[Start of section]
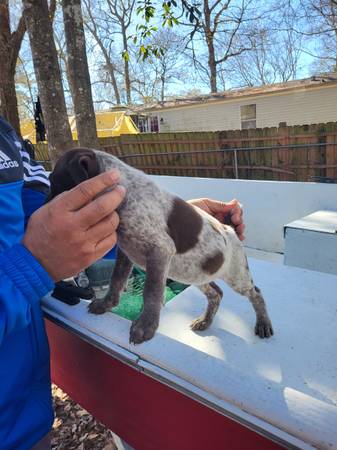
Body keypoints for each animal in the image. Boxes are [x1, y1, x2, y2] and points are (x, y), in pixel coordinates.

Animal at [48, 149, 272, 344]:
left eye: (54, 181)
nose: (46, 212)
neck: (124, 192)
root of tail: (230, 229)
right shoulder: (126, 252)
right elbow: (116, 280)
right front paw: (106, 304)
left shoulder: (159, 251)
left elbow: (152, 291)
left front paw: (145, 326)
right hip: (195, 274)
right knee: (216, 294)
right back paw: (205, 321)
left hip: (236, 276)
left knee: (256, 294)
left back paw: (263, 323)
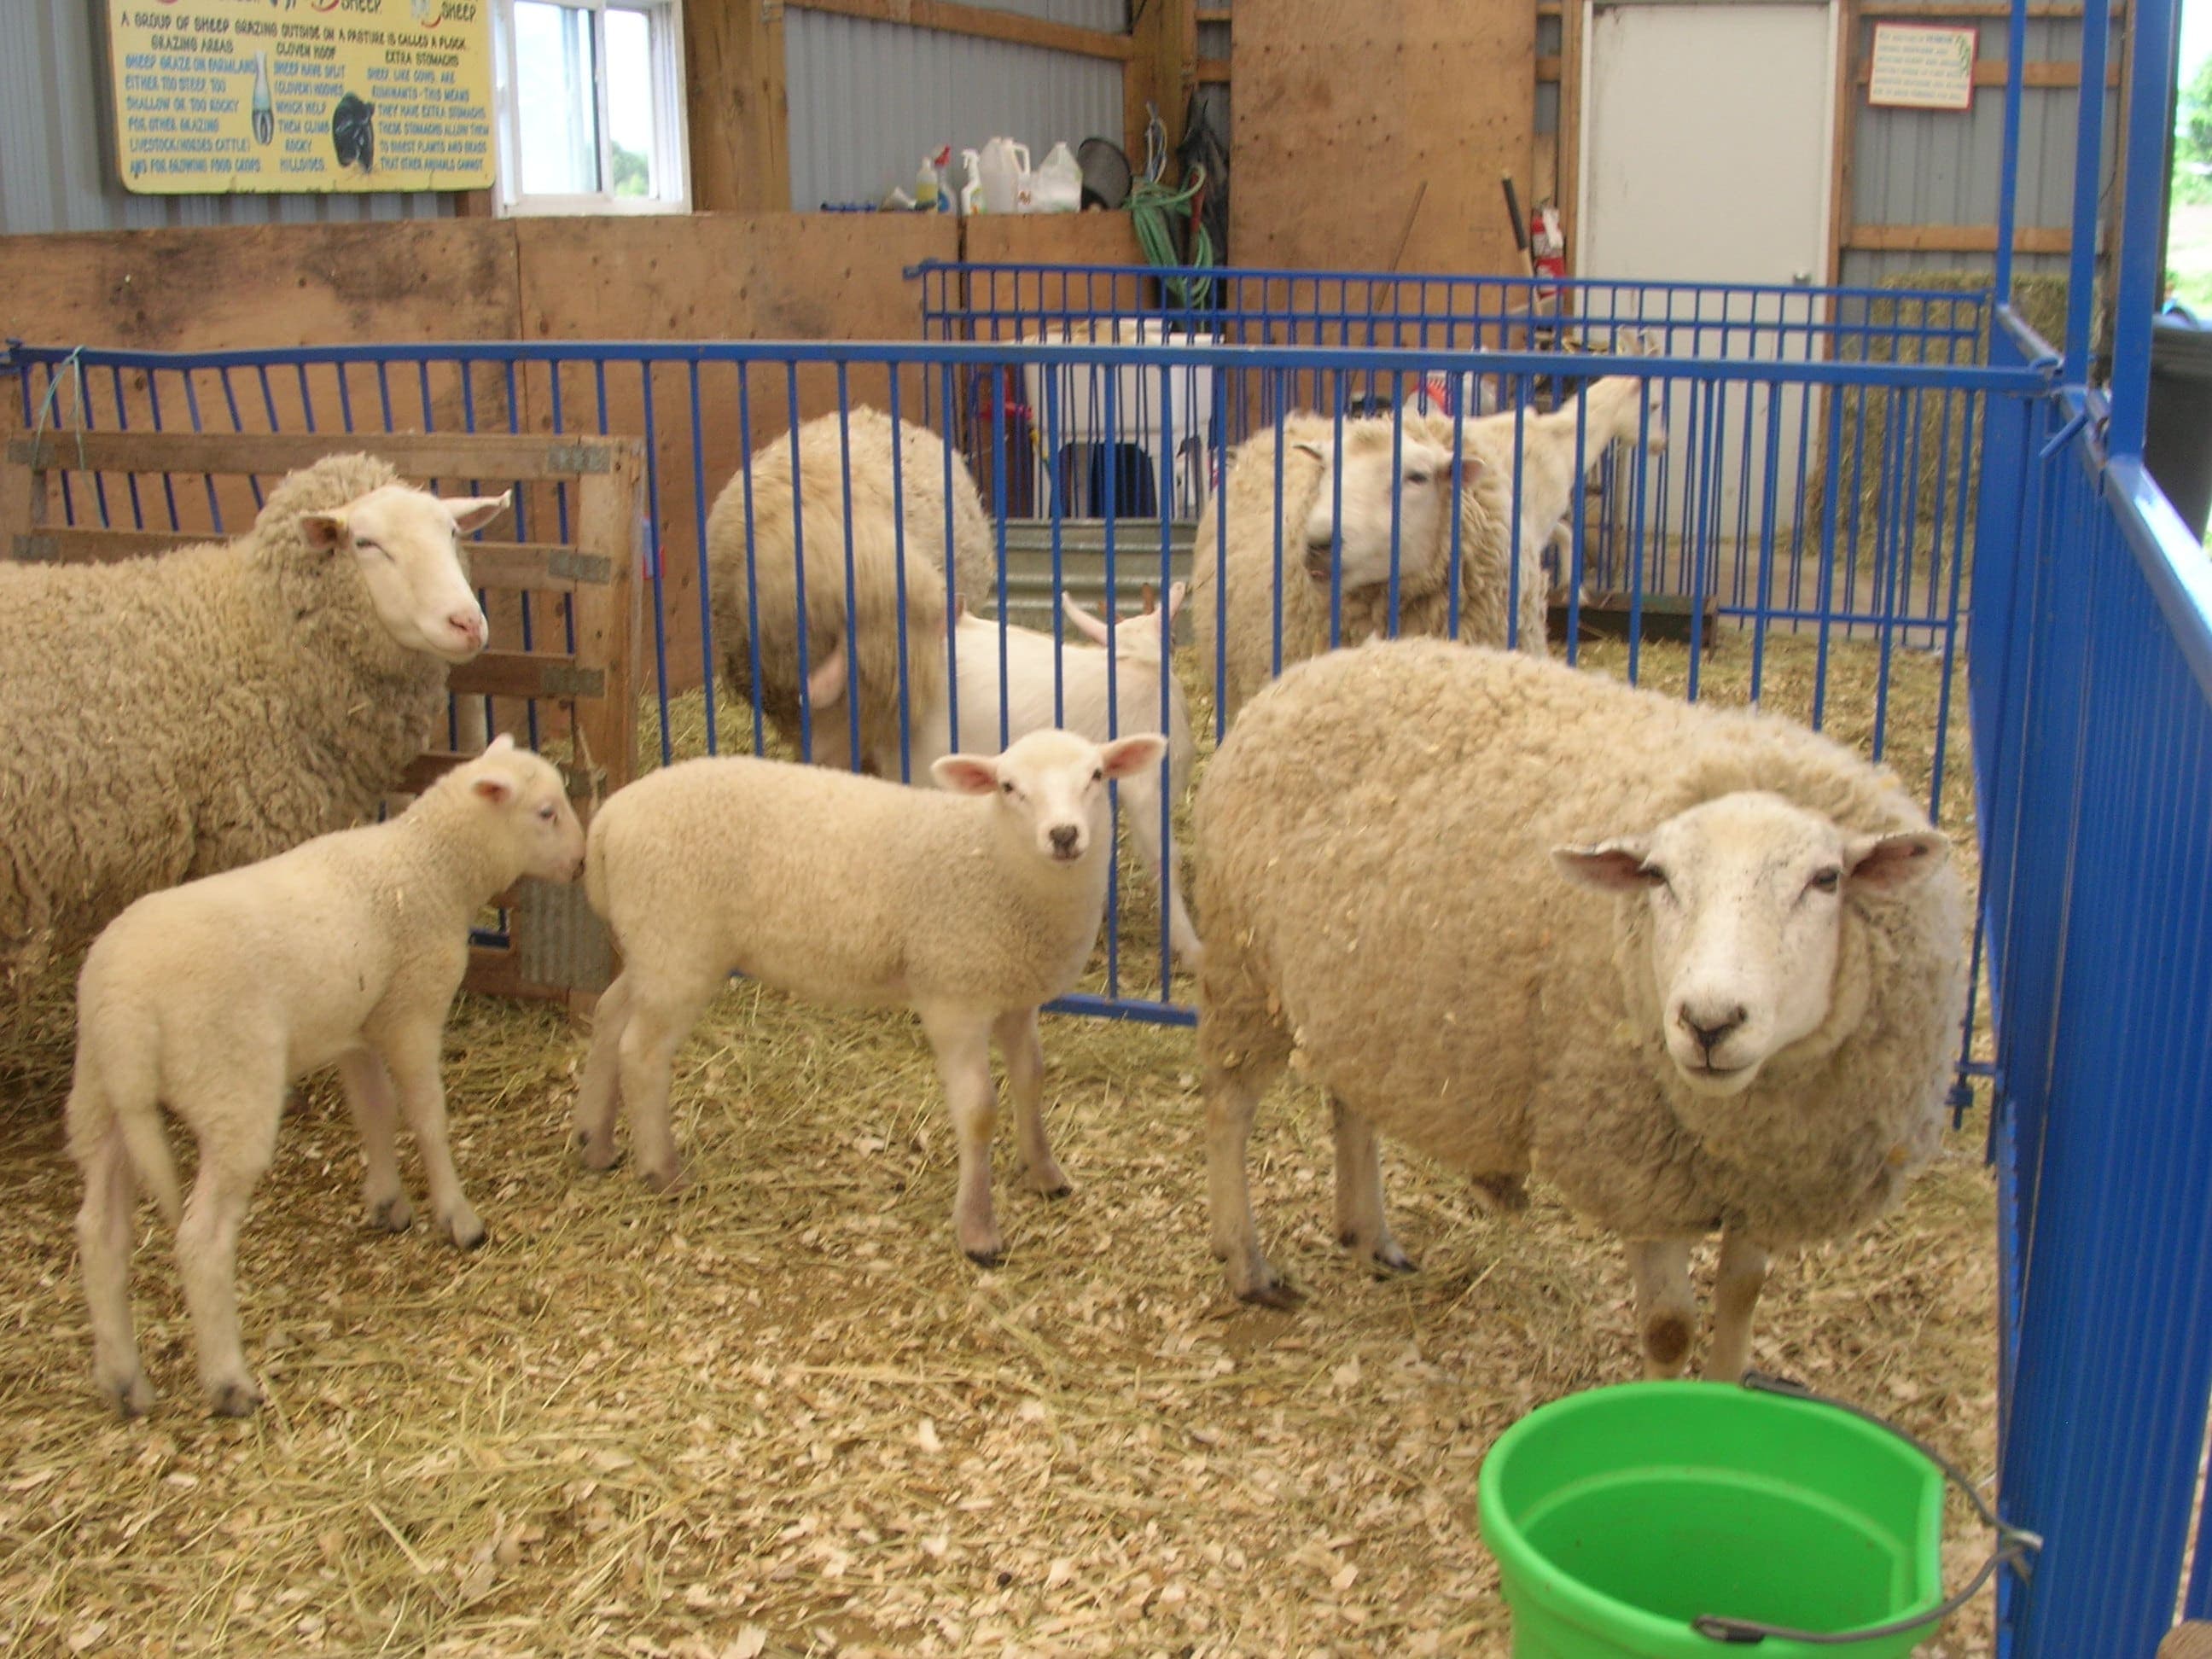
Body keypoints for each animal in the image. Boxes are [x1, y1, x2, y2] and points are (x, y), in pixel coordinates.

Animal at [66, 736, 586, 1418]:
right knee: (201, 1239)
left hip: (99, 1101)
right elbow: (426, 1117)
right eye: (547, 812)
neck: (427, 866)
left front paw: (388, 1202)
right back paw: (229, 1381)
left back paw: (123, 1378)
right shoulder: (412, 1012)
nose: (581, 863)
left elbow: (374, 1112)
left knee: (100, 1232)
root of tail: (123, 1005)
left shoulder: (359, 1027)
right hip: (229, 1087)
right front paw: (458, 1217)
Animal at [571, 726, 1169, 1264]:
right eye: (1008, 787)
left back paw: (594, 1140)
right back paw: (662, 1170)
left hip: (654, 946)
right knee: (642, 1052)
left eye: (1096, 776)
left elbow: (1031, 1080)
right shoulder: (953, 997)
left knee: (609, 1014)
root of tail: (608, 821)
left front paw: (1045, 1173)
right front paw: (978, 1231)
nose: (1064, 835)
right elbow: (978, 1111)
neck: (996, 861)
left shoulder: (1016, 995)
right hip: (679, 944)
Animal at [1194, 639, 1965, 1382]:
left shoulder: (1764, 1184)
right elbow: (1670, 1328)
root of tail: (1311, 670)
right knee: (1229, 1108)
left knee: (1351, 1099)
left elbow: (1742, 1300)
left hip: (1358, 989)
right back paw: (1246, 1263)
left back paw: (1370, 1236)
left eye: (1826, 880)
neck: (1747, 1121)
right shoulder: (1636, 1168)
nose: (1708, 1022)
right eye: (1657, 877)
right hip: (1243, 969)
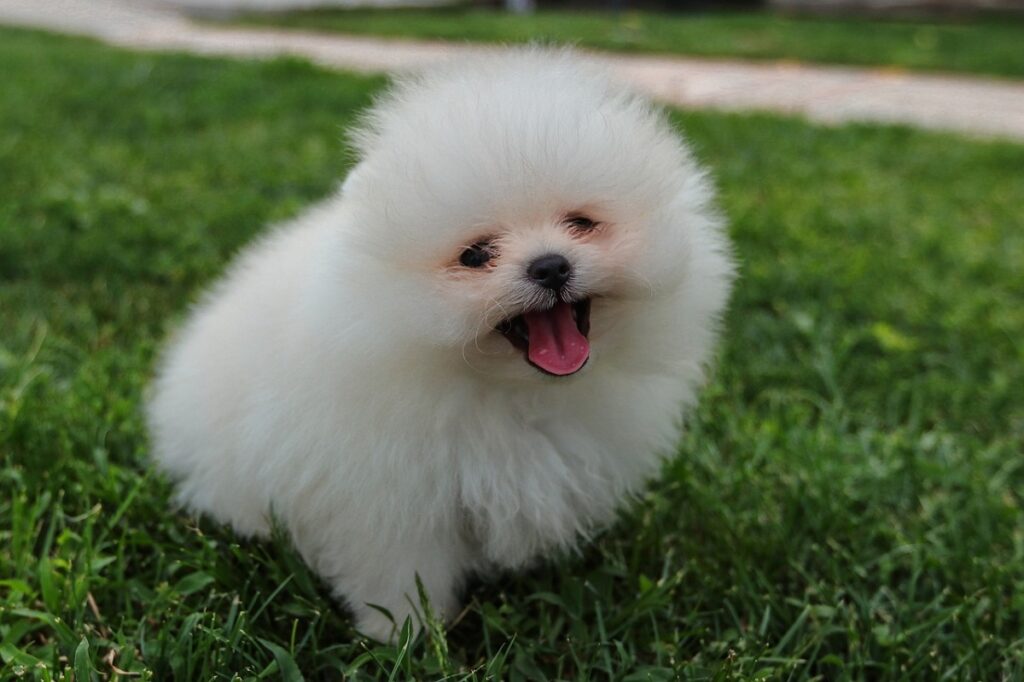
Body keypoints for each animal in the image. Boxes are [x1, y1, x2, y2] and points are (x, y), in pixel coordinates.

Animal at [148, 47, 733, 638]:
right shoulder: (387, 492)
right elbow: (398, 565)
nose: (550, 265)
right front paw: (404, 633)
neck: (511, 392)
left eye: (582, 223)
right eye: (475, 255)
[End of section]
## Try it
Now transcribe the lines above exactly, starting at the line containing "right back paw: (205, 321)" and ending at the line containing "left front paw: (388, 1202)", both lines included, pictures excluded.

## Solution to this exercise
right back paw: (205, 321)
left hip: (236, 276)
left knee: (256, 294)
left back paw: (263, 323)
Body keypoints for each animal in the image. Boxes are [x1, y1, x2, y2] and points are (x, y), in pixel coordinates.

Animal at [66, 736, 586, 1418]:
right knee: (201, 1239)
left hip: (99, 1101)
right elbow: (426, 1117)
right eye: (547, 812)
neck: (427, 866)
left front paw: (388, 1202)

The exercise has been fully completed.